Ainsi, j'ai finalement la chance de vivre deux histoires différentes qui ne s'annulent pas mais se complètent. J'ai réservé quelques dates dans l'année où je pourrai prendre du temps à me souvenir consciemment d'Iris (les dates anniversaire qui avaient de la valeur pour notre couple). Sylviane s'y associe. Elle était avec moi sur la tombe d'Iris le 8 mai, date de notre anniversaire de mariage.
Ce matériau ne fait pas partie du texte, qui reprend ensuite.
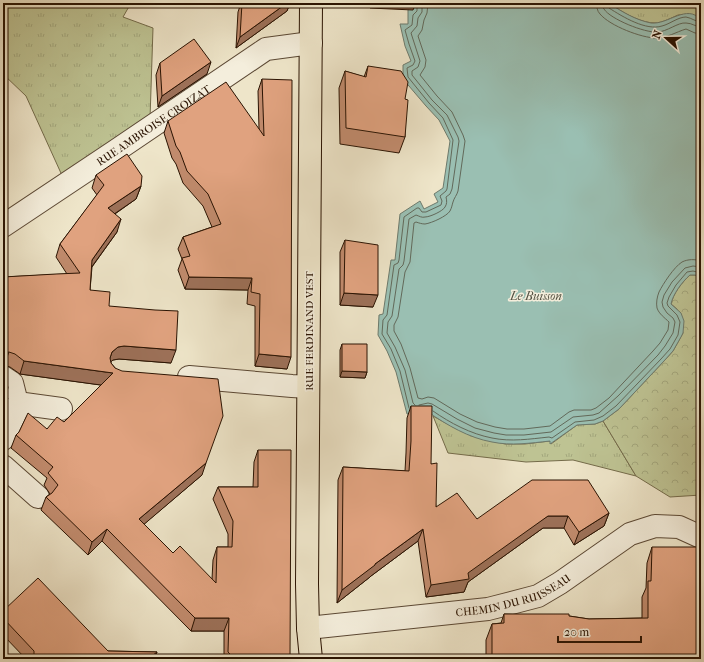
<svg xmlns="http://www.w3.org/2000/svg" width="704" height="662" viewBox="0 0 704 662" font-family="'IM FELL French Canon',serif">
<defs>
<pattern id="grass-tufts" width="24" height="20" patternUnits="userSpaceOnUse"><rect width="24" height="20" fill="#bec393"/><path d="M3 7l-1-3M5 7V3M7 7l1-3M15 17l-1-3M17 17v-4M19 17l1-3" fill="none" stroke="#a3a77d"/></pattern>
<pattern id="forest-crowns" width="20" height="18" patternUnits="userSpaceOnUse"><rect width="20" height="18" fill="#bec393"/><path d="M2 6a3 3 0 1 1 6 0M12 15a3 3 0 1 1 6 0" fill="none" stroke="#a3a77d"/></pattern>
</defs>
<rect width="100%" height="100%" fill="#eee5c9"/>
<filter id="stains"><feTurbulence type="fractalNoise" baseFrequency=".005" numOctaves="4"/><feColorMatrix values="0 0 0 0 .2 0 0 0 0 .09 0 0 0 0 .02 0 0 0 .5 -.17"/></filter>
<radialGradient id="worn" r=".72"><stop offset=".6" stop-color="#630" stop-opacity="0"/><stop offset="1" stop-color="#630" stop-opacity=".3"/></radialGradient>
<g fill="url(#grass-tufts)" stroke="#746b4a">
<polygon points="3,3 131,3 123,17 153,28 150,119 65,182 26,96 3,74"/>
<path d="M609,3H701V20L699,18C693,17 683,14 678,15C671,18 664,22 657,23C641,24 622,12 609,3Z"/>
<polygon points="433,416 453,427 472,436 505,444 525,444 550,441 551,444 577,425 595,424 603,421 636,476 573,460 526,462 448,453"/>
</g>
<path fill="url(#forest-crowns)" stroke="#746b4a" d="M690,275H695L701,277V495L670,497L636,476L603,421L619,409L664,361L673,351L683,333L677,309L671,304C673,294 682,282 690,275Z"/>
<path fill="#9abfb2" stroke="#6d7a6c" d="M413,3H609C622,12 636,20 651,23C668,25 687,3 701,20V277L695,275H690C682,282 673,294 671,304L681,313L684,321L683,333L681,337L673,351L664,361L619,409L603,421L595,424L577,425L550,444V441C531,443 511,446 492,442C469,438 447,425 428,412L427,413L407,414L396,372L387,351L378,335L379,315L383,314L391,260H395L400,214L420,201L424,209L438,202L434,194L443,188L450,141L439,120L426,106L403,79V65L411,61L405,46L400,24H408V10Z"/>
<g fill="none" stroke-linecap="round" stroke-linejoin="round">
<g stroke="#62695a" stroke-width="1">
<path d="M428,3L427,13L424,20L422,30L418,36L426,60L425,67L420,75L437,96L452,112L463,135L465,141L458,191C457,195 454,198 453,202C452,205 452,207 450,211C447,216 432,223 425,224C422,224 419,223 416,222L414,223L410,262L405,272L398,317L394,325V331L401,344L410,368L418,398L422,399L428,397L434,398L460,414L477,422L495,427L507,429H524L550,426L569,412L574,410H591L596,408L609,398L653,351L660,343L668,330L669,322C665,318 659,314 657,308C656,303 657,297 659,292C663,284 674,267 682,262C688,259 695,259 701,261"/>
<path d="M596,3C597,7 597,11 600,14C610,26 642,38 656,38C667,38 676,32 686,29L695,33H701"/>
<path d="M602,3C603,6 602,7 604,9C610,19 645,33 657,32C667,32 678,22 686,23C692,23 696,27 701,27"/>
<path d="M607,3L608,6L609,8C623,17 646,31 662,26C670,24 678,17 686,17C692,18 696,22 701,22"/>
<path d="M415,405L413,403L405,370L395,347L387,333L388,322L392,316L399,269L403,265L404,261L409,219L416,215C419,216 422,218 425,217C430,217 443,211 445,207C447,204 447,201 446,197L450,194L452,189L459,141L458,137L447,115L432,100L412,75V71L418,67L420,61L411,33L417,26L418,18L422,12V3"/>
<polyline points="419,405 428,403 432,404 457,419 475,428 494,433 506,435 524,435 551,432 573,417 593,415 599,413 618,396 658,355 665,346 673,333 675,322 673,318 667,313 663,307 662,302 664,295 672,282 685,268 693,266 701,267"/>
<polyline points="409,408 400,371 391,349 382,334 383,320 387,315 394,265 398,263 399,260 404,217 417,208 419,208 422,212 426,212 441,205 442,201 440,196 446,191 447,189 453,140 443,118 429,103 408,77 407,68 413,65 415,61 409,44 405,30 412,25 413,15 417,11 417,3"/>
<path d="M433,411C450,423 471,434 492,438C511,442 530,439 549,437L552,438L575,422L594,420L603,416L616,406L661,359L670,349L678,335L680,322L677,315L668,306L667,303L669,297L676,285L687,272L693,271L701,273"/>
</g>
<g stroke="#5b4834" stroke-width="24">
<g id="minor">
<path id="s1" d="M3,226L114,152L266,49L311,43"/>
<polyline points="3,377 12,383 17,403 16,412 3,439"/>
<polyline points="189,377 292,386 308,387"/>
<polyline points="17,403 61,409"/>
<polyline points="3,466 38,497"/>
<path id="s2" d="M308,628L488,609L538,596L560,583L630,534L655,526L679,527L701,537"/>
</g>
</g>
<g stroke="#2a1302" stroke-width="24">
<polyline id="major" points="311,3 307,584 308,628 311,659"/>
</g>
<use href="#minor" stroke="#f4eedc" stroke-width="22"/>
<use href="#major" stroke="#eee5c9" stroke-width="22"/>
</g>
<g fill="#c18b6d" stroke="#2a1302">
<polygon points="241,3 290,3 287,11 236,48 238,12"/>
<polygon points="160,63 207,74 158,107 156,75"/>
<polygon points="368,66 405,99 405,137 399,153 340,144 339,88 345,71 364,77"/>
<polygon points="262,79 287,369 255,366 255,306 247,304 248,290 185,289 178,270 182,259 178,249 183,237 212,227 203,206 183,183 176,164 172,158 164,133 168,121 259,129 258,91"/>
<polygon points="96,175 141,186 136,199 115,214 117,232 92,267 90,290 109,306 171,363 119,359 113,360 111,361 111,363 202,475 144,524 173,553 212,579 213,560 217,547 228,547 228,534 213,499 218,487 253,487 254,462 258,450 290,659 224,659 224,631 191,631 102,541 88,555 41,510 46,497 50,494 44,485 47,478 11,448 16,435 47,429 64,422 101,385 20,374 10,367 4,365 3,277 67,274 56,257 60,244 97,195 92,188"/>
<polygon points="345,240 373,307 340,305 340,252"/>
<polygon points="342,344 367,372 365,378 340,377 340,350"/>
<polygon points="411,406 431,464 436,507 477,519 609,513 604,526 574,545 564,528 543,528 468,582 464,592 426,597 418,541 371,576 370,577 337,603 338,480 343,467 405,471 406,453 407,418"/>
<polygon points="652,547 701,659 486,659 486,640 492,624 501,623 504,614 569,616 589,619 642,618 642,597 646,588 647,563"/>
<polygon points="3,611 108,651 157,652 154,659 26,659 3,635"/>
</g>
<g fill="#9d7159" stroke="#2a1302">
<polygon points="287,3 290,3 287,11 236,48 240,37"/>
<polygon points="372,3 416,3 413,10 370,8"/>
<polygon points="211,62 207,74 158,107 162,96"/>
<polygon points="141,186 136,199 104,221 108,208"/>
<polygon points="121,219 117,232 88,272 92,260"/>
<polygon points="189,277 252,278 248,290 185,289"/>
<polygon points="344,293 378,295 373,307 340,305"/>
<polygon points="124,346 176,350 171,363 119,359 113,360 108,364 112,352 118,347"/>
<polygon points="9,352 4,365 3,365 3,353"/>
<polygon points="259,354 291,357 287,369 255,366"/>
<polygon points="24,361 113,373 108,386 20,374"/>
<polygon points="342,371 367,372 365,378 340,377"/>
<polygon points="206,463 202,475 135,532 139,519"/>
<polygon points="609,513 604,526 574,545 579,532"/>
<polygon points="548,516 568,516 564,528 543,528 468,582 464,592 426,597 431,585"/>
<polygon points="107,529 102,541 88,555 92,542"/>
<polygon points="423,529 418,541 371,576 370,577 337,603 342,590 375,564"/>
<polygon points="195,618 229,618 224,631 191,631"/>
<polygon points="157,652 154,659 148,659"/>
<polygon points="492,656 496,656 495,659 491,659"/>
</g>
<g fill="#e0a27f" stroke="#2a1302">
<polygon points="242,3 287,3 240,37"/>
<polygon points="194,39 211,62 162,96 160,63"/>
<polygon points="368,66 401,71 408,82 405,99 408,100 405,137 346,128 345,71 366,77"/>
<polygon points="262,79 292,80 291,357 259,354 260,294 251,292 252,278 189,277 182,258 190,256 183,237 221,224 208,194 187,171 180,152 176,146 168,121 226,82 264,136"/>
<polygon points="127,154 142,176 141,186 108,208 121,219 92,260 90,290 110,292 109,306 155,310 178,311 176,350 124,346 118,347 112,352 110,358 111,363 115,368 122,371 218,379 223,416 206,463 139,519 173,553 180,546 216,583 217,547 232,547 233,521 218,487 258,487 258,450 291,450 290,659 235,659 228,652 229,618 195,618 107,529 92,542 46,497 52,493 58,485 48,473 53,467 16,435 19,432 28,413 47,429 57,417 64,422 113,373 24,361 15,354 9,352 3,353 3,277 56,274 80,273 60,244 104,185 96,175"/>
<polygon points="345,240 378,245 378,295 344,293"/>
<polygon points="342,344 367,344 367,372 342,371"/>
<polygon points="3,376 6,378 8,388 4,395 8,398 3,407"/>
<polygon points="411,406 432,406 431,464 437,463 436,507 457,493 477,519 532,480 588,480 609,513 579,532 568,516 548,516 468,573 469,579 431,585 423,529 375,564 375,565 342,590 343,467 409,471 411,441"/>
<polygon points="652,547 701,547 701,659 496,659 496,656 492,656 492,624 504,623 504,614 569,614 569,616 589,619 648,618 648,581 651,581"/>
<polygon points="38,578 108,651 157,652 148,659 34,659 34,651 3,618 3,611"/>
</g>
<g text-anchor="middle" stroke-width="3" stroke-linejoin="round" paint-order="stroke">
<g font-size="11" fill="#2a1302" stroke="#f4eedc">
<text dy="4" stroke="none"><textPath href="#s1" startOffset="181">RUE AMBROISE CROIZAT</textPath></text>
<text transform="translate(309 331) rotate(-90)" y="4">RUE FERDINAND VEST</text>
<text dy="4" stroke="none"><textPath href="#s2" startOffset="209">CHEMIN DU RUISSEAU</textPath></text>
</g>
<g font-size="12" font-style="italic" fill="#514f40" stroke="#f4eedc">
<text x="536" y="300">Le Buisson</text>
</g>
</g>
<rect width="704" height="662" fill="none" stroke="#eee5c9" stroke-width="16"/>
<rect x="4" y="4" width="696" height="654" fill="none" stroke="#2a1302" stroke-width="2"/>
<rect x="8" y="8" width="688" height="646" fill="none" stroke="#2a1302"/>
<g transform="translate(666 38) rotate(291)" stroke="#f4eedc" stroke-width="3" paint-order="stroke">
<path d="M0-3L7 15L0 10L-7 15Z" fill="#2a1302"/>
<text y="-6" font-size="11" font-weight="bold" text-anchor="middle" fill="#2a1302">N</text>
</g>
<path d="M558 636v6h83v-6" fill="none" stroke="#2a1302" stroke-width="2"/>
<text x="564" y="636" font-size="12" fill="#2a1302" stroke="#f4eedc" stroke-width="3" paint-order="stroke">20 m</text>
<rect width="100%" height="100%" filter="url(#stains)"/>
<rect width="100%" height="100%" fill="url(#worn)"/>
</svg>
Les autres jours de l'année, j'entre totalement dans cette nouvelle relation. Et lorsqu'un souvenir revient, je le laisse prendre une place et repartir. Il m'arrive alors de pleurer quelques minutes ou sourire mais je ferme ensuite la boucle pour ne pas me laisser envahir. Ce qui est extraordinaire, c'est que je peux en parler simplement avec Sylviane sans être dans le secret. Elle l'accepte et je lui en suis très reconnaissant car je me sens libre de terminer mon deuil à mon rythme. Notre relation n'est ainsi pas mise en danger, elle me l'a confirmé, car je vis alors aussi totalement ma relation avec elle.
Je pense que ce que je vis, d'autres le vivent ou le vivront aussi. C'est beau même si cela peut paraître inimaginable. Cela peut faire partie d'un chemin de deuil. L'important, c'est de ne pas quitter ce chemin, d'aller jusqu'au bout. C'est aussi d'être dans la vérité, ne pas se mentir sur des sentiments parfois ambivalents.
Lorsque Ketsia était dans le ventre de sa maman, nous avions dit à Rachel: notre coeur va s'agrandir et il y aura de la place pour aimer ton frère ou ta soeur et continuer de t'aimer toi comme nous t'aimons maintenant. Nous avions reparlé plusieurs fois. Nous avons eu la chance que Rachel et Ketsia s'entendent bien même si elles sont différentes, même si parfois cela n'a pas été facile.
Je crois que mon coeur s'est encore agrandi ces derniers mois et que j'ai de la place pour aimer Sylviane. J'en suis heureux et elle le mérite bien. Nous nous marions le 5 juillet.